Le critère principal de jugement était la mortalité ou la dépendance à la dialyse à 12 mois.
L’effet des EP a été évalué après ajustement des patients par un score de propension et réalisation d’un modèle de prédiction de l’effet basé sur des variables prédéfinies (âge, genre, caractéristiques de la vascularite, créatinine, DFG, classification histologique, type de traitements immunosuppresseurs d’induction).
Résultats
425 patients ont été inclus entre mai 2004 et novembre 2019 dont 188 traités par EP et 237 contrôles. Avant tout ajustement, le groupe de patients EP présentait une sévérité plus importante que le groupe sans EP avec une créatinine médiane à 513 (372-685)µmol/L contre 310 (189-423) µmol/L, une proportion plus importante d’anti-PR3 (42% contre 25%), la présence d’une forme à croissant dans 39% des cas contre 19% et un score de Brix à 7 (3-9) contre 5 (0-9). La survie patient et la survie rénale à 12 mois étaient plus faibles dans le groupe EP (72% contre 82%).
Après ajustement par le score de propension les EP n’étaient pas associés au critère principal de jugement.
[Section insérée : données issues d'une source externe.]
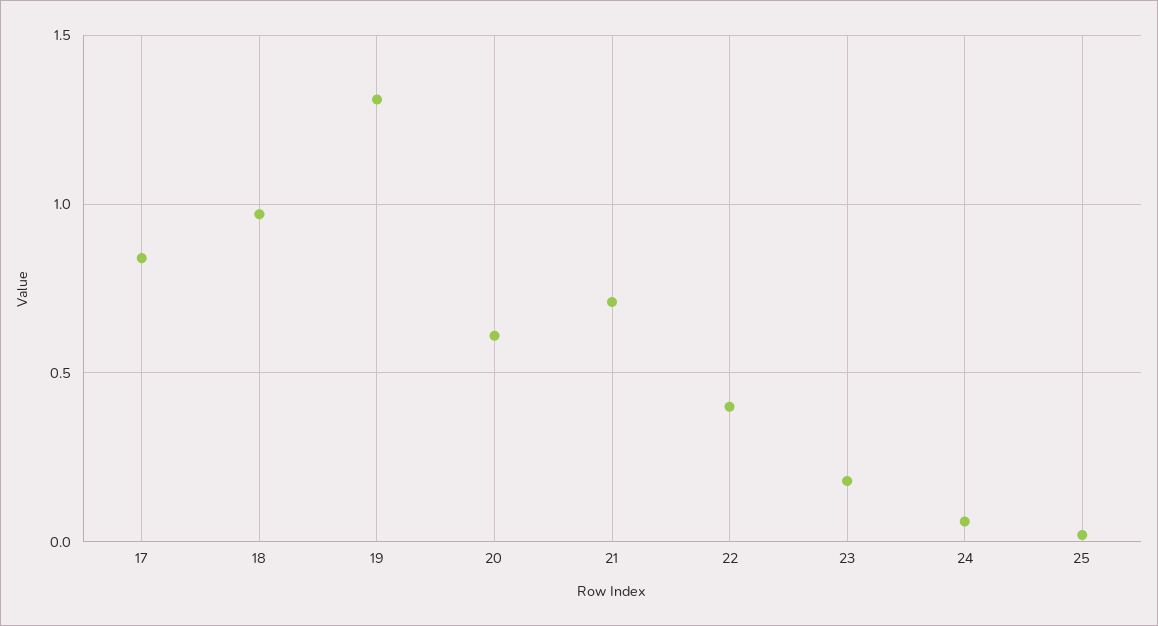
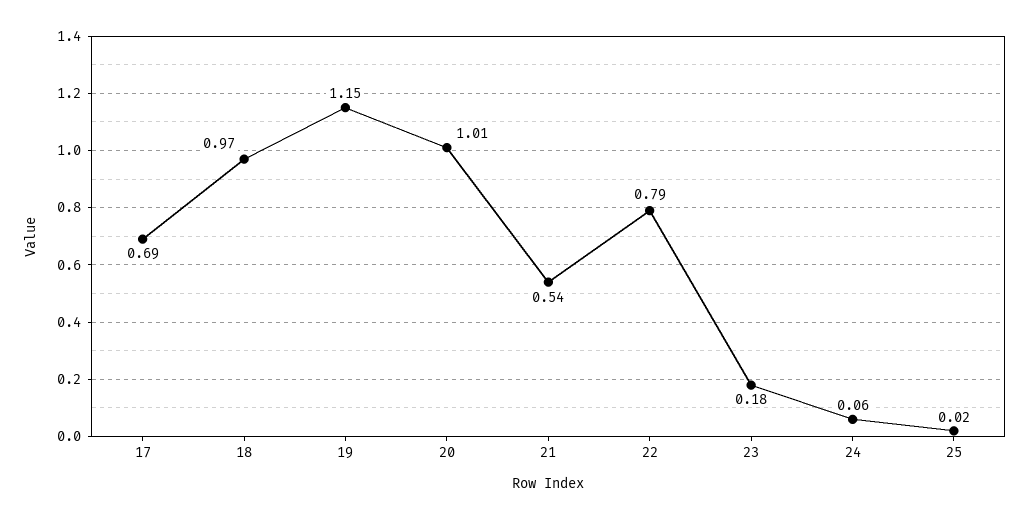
17: 0.85 -> 0.69
19: 1.3 -> 1.15
20: 0.6 -> 1.01
21: 0.7 -> 0.54
22: 0.4 -> 0.79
L’utilisation du modèle de prédiction a permis de séparer les patients en deux groupes en fonction de l’effet prédit des EP. 177 patients avaient une amélioration prédite du pronostic vital et rénal à 12 mois d’au moins 5% (groupe EP-recommandé) par rapport aux autres patients dont l’effet des EP était nul ou < 5% (groupe EP-non recommandé). La différence de risque pour la mortalité et la survie rénale à 12 mois était de -15.9% IC95%, -29.4% à -2.5% et de -4.8% IC95%, -14.9% à 5.3% respectivement.
Les variables cliniques associées au groupe EP-recommandé étaient : un diagnostic de polyangéite microscopique, la présence d’ANCA anti-MPO, une créatinine plus élevée, la nécessité de dialyse, l’utilisation de cyclophosphamide et la nécessité d’une ventilation mécanique invasive. Concernant l’histologie, la présence d’une forme à croissant ou scléreuse selon Berden et un score de Brix plus élevé étaient associés au groupe EP-recommandé.
En utilisant ces variables, deux scores pour prédire l’efficacité des EP ont été établi. Les EP permettraient une diminution absolue du risque de mortalité et de perte de fonction rénale à 12 mois de 24.6% si le score sans histologie est supérieur ou égal à 2 (Se = 71.2% et Sp = 90.7%) et si le score avec histologie est supérieur ou égal à 7 (Se = 83.1% et Sp = 96%) (cf figure).
Conclusion
En conclusion, en accord avec les études précédentes, les EP ne sont pas associés à meilleur pronostic lorsqu’on analyse leur effet sur l’ensemble de la cohorte des vascularites à ANCA. L’utilisation d’un score de prédiction de l’effet des EP intégrant des caractéristiques cliniques et histologiques pourrait par contre permettre d’identifier les patients chez qui les EP pourraient avoir un intérêt et ceux chez qui ils n’en ont pas.
Les plus du papier
Il s’agit d’une large cohorte avec des données histologiques bien détaillées. La méthodologie statistique (simplifiée dans ce résumé) est solide avec des multiples méthodes d’ajustement et de validation des modèles permettant d’avoir des conclusions robustes malgré le caractère rétrospectif. Les auteurs se sont attachés à rendre les conclusions de l’étude applicable au lit du patient en développant 2 scores simples.
Cette étude remet en cause la pratique de certains centres de ne pas biopsier les patients avec une atteinte clinique compatible et des ANCA positifs et remet au centre de la discussion l’histologie rénale dans les vascularites à ANCA, non pas à visée diagnostic mais pronostic.
Les critiques
Il s’agit ici d’une étude rétrospective. Les scores présentés par les auteurs nécessitent des études prospectives pour validation avant de les appliquer en pratique courante.
Les biopsies n’ont pas été analysées de manière centralisées ce qui peut induire un biais de classement.